As you all know the Tigers traded OF Jeff Frazier to the Mariners in exchange for RHP Yorman Bazardo yesterday. Bazardo had been recently designated for assignment by Seattle, a move that was questioned by many people in the baseball world. Really it was to add room for the recently signed Jeff Weaver.

Jeff from Lookout Landing said this about Bazardo in reply to the trade:

On the surface it's a swap of a 22 year old 3.64 ERA in AA for a 24 year old .625 OPS in A+, but...well actually that kind of tells the story right there. But while I would've rather dropped the worthless Sean White and hung on to Bazardo for at least a little while longer to see what happens, he seems to have left his velocity at the doctor's office, as injuries have forced him into throwing a substantially softer fastball than he used to. And that velocity will probably never come back, at least not all the way, meaning at this point he's basically a back-of-the-rotation minor league starter surviving on his past reputation. If he ever makes the Majors, it'll almost certainly be as a middle reliever, the most replaceable commodity in baseball.
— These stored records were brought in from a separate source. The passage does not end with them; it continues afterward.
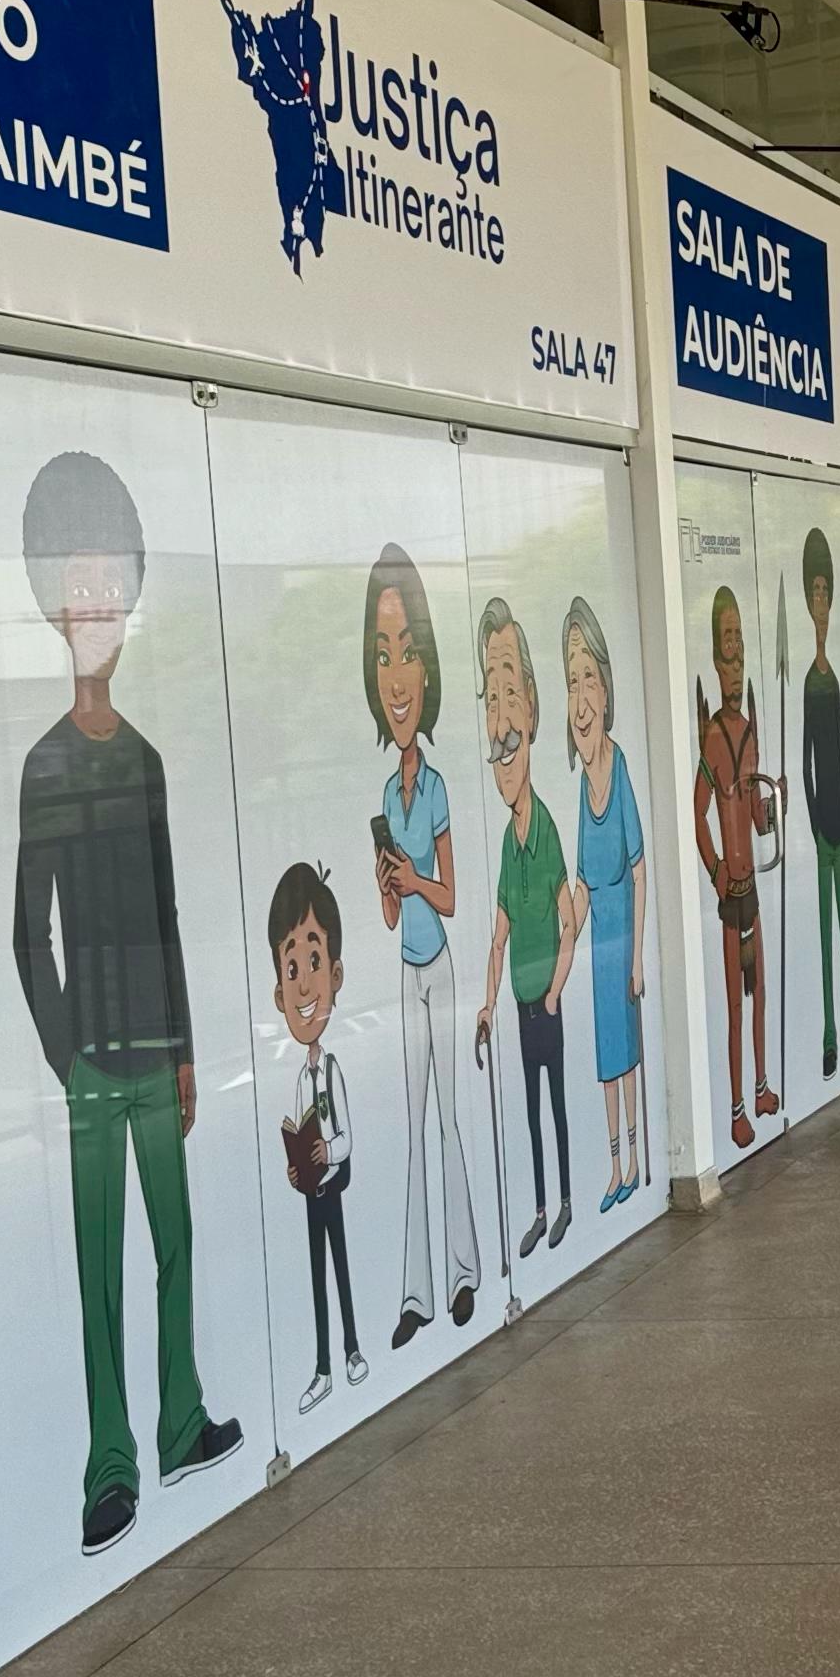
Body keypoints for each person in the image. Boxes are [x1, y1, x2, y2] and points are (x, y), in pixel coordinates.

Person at [12, 453, 236, 1557]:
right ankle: (112, 1467)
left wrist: (185, 1049)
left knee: (175, 1245)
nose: (96, 599)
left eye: (112, 579)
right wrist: (68, 1061)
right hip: (96, 1067)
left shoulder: (141, 761)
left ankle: (182, 1421)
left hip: (156, 1054)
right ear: (57, 603)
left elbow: (168, 912)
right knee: (102, 1266)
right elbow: (26, 932)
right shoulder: (47, 766)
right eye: (78, 579)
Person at [365, 545, 481, 1346]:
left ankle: (466, 1274)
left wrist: (412, 879)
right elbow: (387, 911)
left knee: (446, 1124)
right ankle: (415, 1295)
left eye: (409, 654)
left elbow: (450, 896)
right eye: (383, 657)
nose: (397, 677)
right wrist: (386, 881)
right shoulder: (384, 793)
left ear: (429, 672)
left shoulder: (434, 788)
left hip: (437, 964)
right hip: (404, 972)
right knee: (410, 1128)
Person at [469, 598, 578, 1258]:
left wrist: (558, 991)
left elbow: (569, 928)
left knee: (559, 1104)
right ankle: (539, 1207)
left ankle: (566, 1200)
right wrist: (487, 1001)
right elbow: (498, 935)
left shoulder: (547, 832)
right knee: (531, 1112)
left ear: (533, 710)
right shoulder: (509, 847)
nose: (501, 726)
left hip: (547, 1001)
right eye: (490, 698)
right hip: (517, 1003)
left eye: (512, 694)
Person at [565, 597, 652, 1208]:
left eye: (588, 677)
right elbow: (581, 889)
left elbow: (640, 869)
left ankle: (640, 1158)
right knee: (605, 1061)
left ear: (606, 689)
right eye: (572, 682)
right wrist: (556, 926)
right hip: (599, 947)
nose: (581, 698)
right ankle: (617, 1168)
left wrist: (639, 956)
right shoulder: (578, 786)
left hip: (625, 944)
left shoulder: (619, 767)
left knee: (631, 1056)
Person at [267, 863, 364, 1410]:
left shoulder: (329, 1072)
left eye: (313, 960)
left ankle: (351, 1350)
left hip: (334, 1188)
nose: (304, 982)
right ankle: (324, 1364)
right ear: (280, 995)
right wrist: (296, 1164)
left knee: (342, 1267)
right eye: (291, 967)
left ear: (336, 972)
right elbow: (303, 1130)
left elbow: (344, 1134)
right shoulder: (302, 1079)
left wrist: (329, 1150)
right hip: (311, 1192)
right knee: (315, 1276)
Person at [689, 585, 779, 1147]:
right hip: (731, 894)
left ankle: (764, 1083)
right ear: (715, 657)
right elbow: (699, 812)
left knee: (760, 990)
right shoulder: (715, 738)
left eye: (740, 639)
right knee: (732, 1003)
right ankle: (737, 1106)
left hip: (754, 885)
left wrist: (772, 803)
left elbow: (757, 818)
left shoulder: (749, 735)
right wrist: (716, 868)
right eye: (727, 641)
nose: (736, 651)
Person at [799, 527, 840, 1070]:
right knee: (824, 932)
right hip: (824, 824)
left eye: (826, 592)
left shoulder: (836, 675)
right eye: (813, 592)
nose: (820, 601)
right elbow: (806, 762)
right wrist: (819, 822)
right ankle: (825, 1032)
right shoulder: (809, 683)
So, there you have it from a Mariners site...Bazardo is not the same type of pitcher he was when the Mariners picked him up from the Marlins in exchange for Ron Villone, a move that looked very good for Seattle at the time. While there is talk that his arm is not the same as it once was, Baseball America still reports that he is a "power arm," using the term several times to describe Bazardo:
Bazardo has been pitching for Venezuela in the recently concluded Caribbean Series, which provided the Mariners with an opportunity to showcase his talents. Bazardo looked strong, flashing a fastball in low 90s with some late life. He was showing a good late-breaking curve as well, but his changeup has traditionally been his second best pitch. In 25 starts for Double-A San Antonio in 2006, Bazardo went 6-5, 3.64 with a 80-45 strikeout-walk ratio, 138 innings. The knock on Bazardo in the past is that his strikeout numbers have always been low for someone who has been clocked as high as 98 mph in his career.
[...]
Bazardo has never dominated as his power arm would suggest he should, but his skill set is harder to find than Frazier's.

"Power arms," as you know, are considered Dave Dombrowski's specialty. DD has an immense track record of making trades for pitchers that fit that broad description, and has made a living off of them making big splashes in the majors. While Bazardo may not have the same type of flash that some of the bigger names have had, he still may be a guy that can find a spot in the bullpen next season.

Frazier struggled mightily last season in Single-A Lakeland, only hitting 228/279/346 in 2006. In 2005 he was a little bit better for the West Michigan Whitecaps, hitting 287/349/453 for the low A club. As for Frazier's chances at making a splash in Detroit, I'm not sure. The Tigers organization has some good young OFs in Granderson, Maybin and Clevlen, so a 24 year old struggling in Class-A ball may have been lost in the future shuffle.

I think that this is a good move for the Tigers, as I think that it's low risk and the benefits could be much higher.